The part where filters are used is not elegant, porcelain for LFS could be better.




For me it's just that Git LFS defaults to a server. I'm rewriting it largely because i loathe Git-LFS needing to hit some HTTP server. Running one locally because they defaulted to a Github Webserver mindset frustrates me.


Personally if files are large I prefer to store all of them and the entire history of their changes somewhere else, so a server makes sense to me...


Yea, i just don't want to be forced to. Ie to me storing them in another folder, a network filesystem, some SSH filesystem, a dumb KV store like S3, etc are all viable storage locations to it.

So that's what i'm writing because i'm just picky, i guess heh.
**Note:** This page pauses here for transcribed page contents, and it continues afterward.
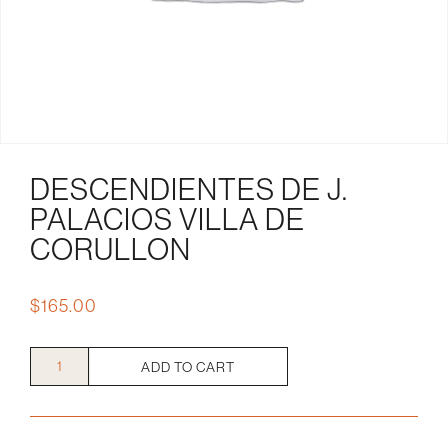
DESCENDIENTES DE J.
PALACIOS VILLA DE
CORULLON
$
165.00
Descendientes
ADD TO CART
de
J.
Palacios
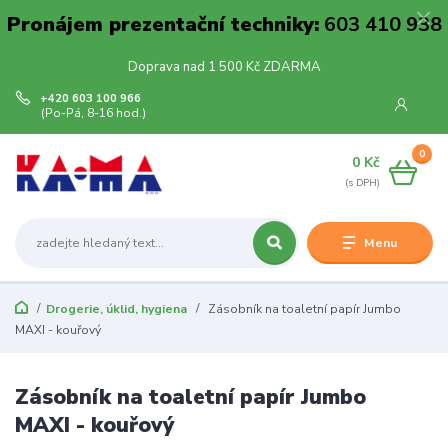
Pronájem prezentační techniky:
603 410 938
Doprava nad 1 500 Kč ZDARMA
+420 603 100 966
(Po-Pá, 8-16 hod.)
0
0 Kč
Menu
Drogerie, úklid, hygiena
Zásobník na toaletní papír Jumbo
MAXI - kouřový
Zásobník na toaletní papír Jumbo
MAXI - kouřový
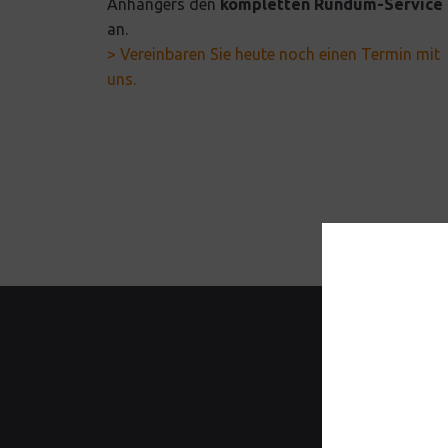
Anhängers den
kompletten Rundum-Service
an.
> Vereinbaren Sie heute noch einen Termin mit
uns.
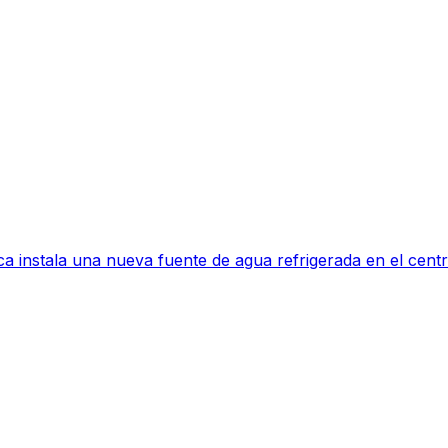
a instala una nueva fuente de agua refrigerada en el centr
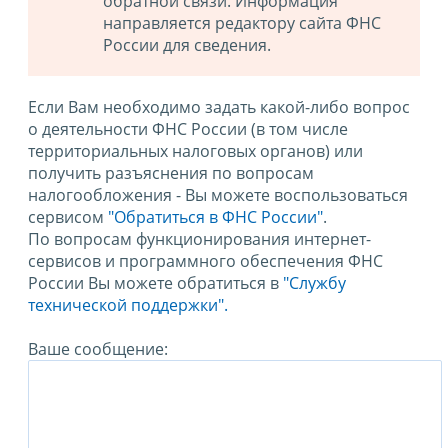
обратной связи. Информация
направляется редактору сайта ФНС
России для сведения.
Если Вам необходимо задать какой-либо вопрос
о деятельности ФНС России (в том числе
территориальных налоговых органов) или
получить разъяснения по вопросам
налогообложения - Вы можете воспользоваться
сервисом
"Обратиться в ФНС России"
.
По вопросам функционирования интернет-
сервисов и программного обеспечения ФНС
России Вы можете обратиться в
"Службу
технической поддержки".
Ваше сообщение:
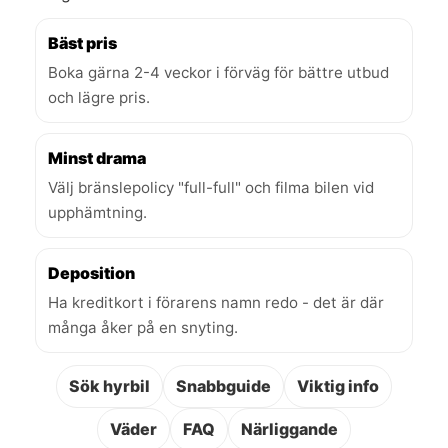
Bäst pris
Boka gärna 2-4 veckor i förväg för bättre utbud
och lägre pris.
Minst drama
Välj bränslepolicy "full-full" och filma bilen vid
upphämtning.
Deposition
Ha kreditkort i förarens namn redo - det är där
många åker på en snyting.
Sök hyrbil
Snabbguide
Viktig info
Väder
FAQ
Närliggande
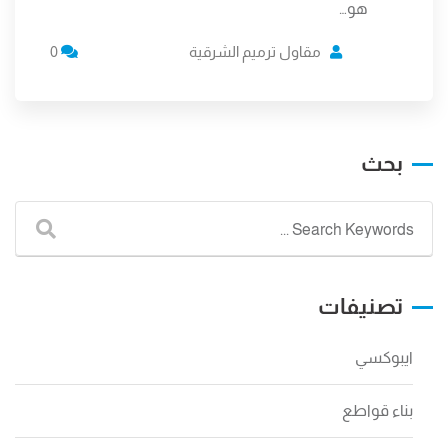
هو…
مقاول ترميم الشرقية
0
بحث
تصنيفات
ايبوكسي
بناء قواطع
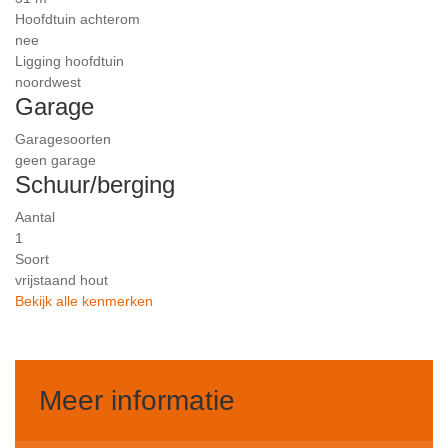
Hoofdtuin achterom
nee
Ligging hoofdtuin
noordwest
Garage
Garagesoorten
geen garage
Schuur/berging
Aantal
1
Soort
vrijstaand hout
Bekijk alle kenmerken
Meer informatie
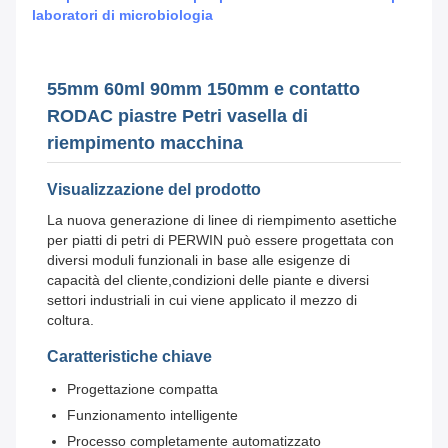
laboratori di microbiologia
55mm 60ml 90mm 150mm e contatto
RODAC piastre Petri vasella di
riempimento macchina
Visualizzazione del prodotto
La nuova generazione di linee di riempimento asettiche
per piatti di petri di PERWIN può essere progettata con
diversi moduli funzionali in base alle esigenze di
capacità del cliente,condizioni delle piante e diversi
settori industriali in cui viene applicato il mezzo di
coltura.
Caratteristiche chiave
Progettazione compatta
Funzionamento intelligente
Processo completamente automatizzato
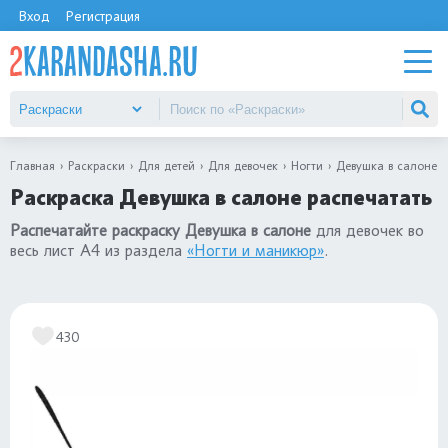
Вход
Регистрация
Главная
Раскраски
Для детей
Для девочек
Ногти
Девушка в салоне
Раскраска Девушка в салоне распечатать
Распечатайте раскраску Девушка в салоне
для девочек во
весь лист А4 из раздела
«Ногти и маникюр»
.
430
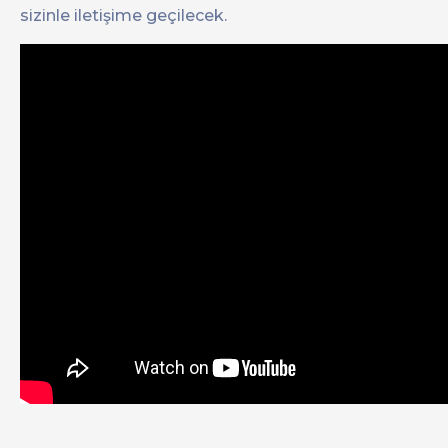
sizinle iletişime geçilecek.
The spec says pointer is just an URL so it could probably be a file:... or s3:... URL if you have the right resolver logic


> I think space is not a spec issue at all, an LFS server can use any deduplicating storage under the hood

The client doesn't deduplicate, so you have to download whole objects and store them. Of course you can clean up the older version of objects, but that will force you to re-download if you change branch or go back in the history.


How would you deduplicate on the client at all?

If I have multiple copies of the same file in different subdirectories, and I need all of them for work, there's no way around storing all of them as multiple copies on my machine, right? Unless you do some symlinking or hardlinking magic, but that will likely break platform and software compatibility so I wouldn't want it to happen either...

Similar with history, how can I have my cake (not have previous versions occupy space locally) and eat it too (have them readily available locally without download)?

Or do you mean something like chunking binary files and then deduping chunks? Is it an LFS limitation, or simply that no Git LFS client/server implementation does it yet? It's still fairly new after all.